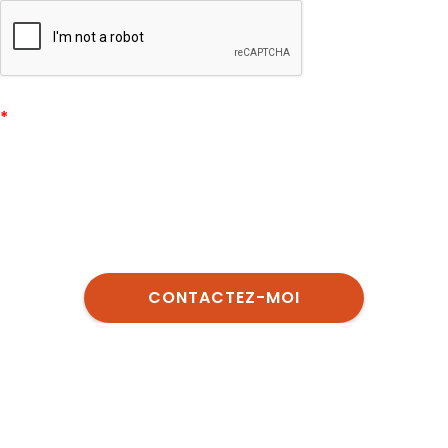
Privacy
-
Terms
*
Champ obligatoire
Un employé d’Autovista vous contactera
personnellement pour vous expliquer les produits et
services d’Autovista. Vos données seront traitées sur la
base de l’article 6, paragraphe 1, points b) et f), du RGPD,
comme indiqué dans la
déclaration de protection des
donnèes d’Autovista
.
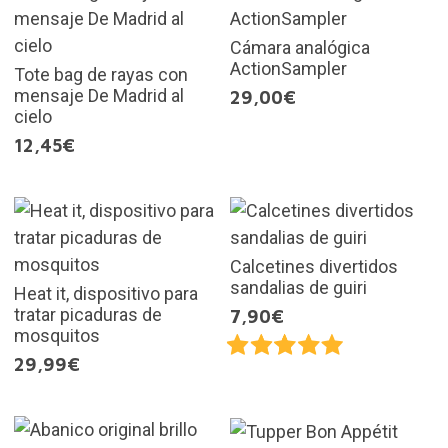
Cámara analógica
ActionSampler
Tote bag de rayas con
mensaje De Madrid al
29,00€
cielo
12,45€
Calcetines divertidos
sandalias de guiri
Heat it, dispositivo para
tratar picaduras de
7,90€
mosquitos
29,99€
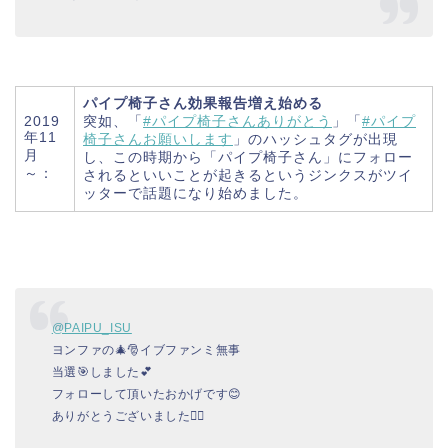
パイプ椅子さん効果報告増え始める
2019
突如、「
#パイプ椅子さんありがとう
」「
#パイプ
年11
椅子さんお願いします
」のハッシュタグが出現
月
し、この時期から「パイプ椅子さん」にフォロー
～：
されるといいことが起きるというジンクスがツイ
ッターで話題になり始めました。
@PAIPU_ISU
ヨンファの🎄🎅イブファンミ無事
当選🎯しました💕
フォローして頂いたおかげです😊
ありがとうございました🙇‍♀️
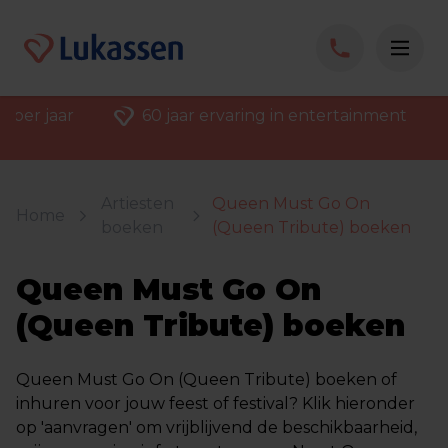
 per jaar
60 jaar ervaring in entertainment
Artiesten
Queen Must Go On
Home
boeken
(Queen Tribute) boeken
Queen Must Go On
(Queen Tribute) boeken
Queen Must Go On (Queen Tribute) boeken of
inhuren voor jouw feest of festival? Klik hieronder
op 'aanvragen' om vrijblijvend de beschikbaarheid,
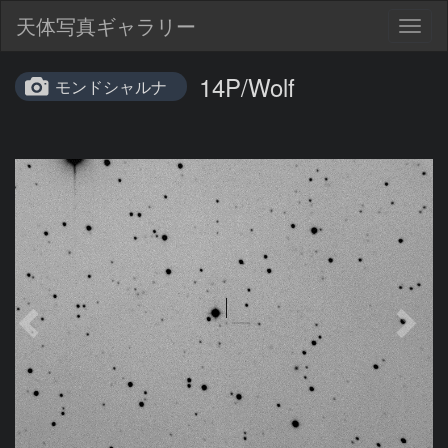
天体写真ギャラリー
Togg
navig
14P/Wolf
モンドシャルナ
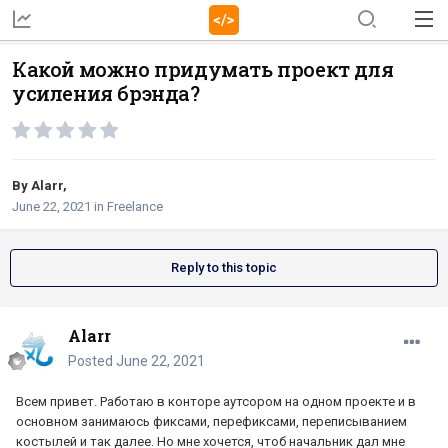
Какой можно придумать проект для
усиления брэнда?
By
Alarr
,
June 22, 2021
in
Freelance
Reply to this topic
Alarr
Posted
June 22, 2021
Всем привет. Работаю в конторе аутсором на одном проекте и в
основном занимаюсь фиксами, перефиксами, переписыванием
костылей и так далее. Но мне хочется, чтоб начальник дал мне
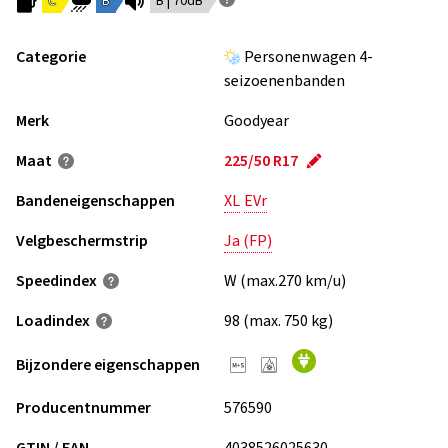
C
B
B | 70dB
Categorie
Personenwagen 4-
seizoenenbanden
Merk
Goodyear
Maat
225/50 R17
Bandeneigenschappen
XL
EVr
Velgbeschermstrip
Ja (FP)
Speedindex
W (max.270 km/u)
Loadindex
98 (max. 750 kg)
Bijzondere eigenschappen
Producentnummer
576590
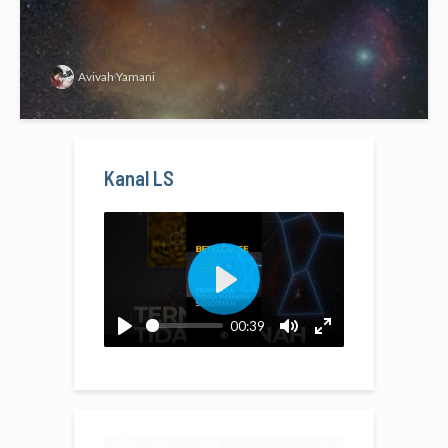
Avivah Yamani
Kanal LS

> _Exercise directions_
Please gather each line of the listing that contains the string "boeken", copying every such line in full. Letter case counts.

> _Response to the task_
boeken
(Queen Tribute) boeken
(Queen Tribute) boeken
Queen Must Go On (Queen Tribute) boeken of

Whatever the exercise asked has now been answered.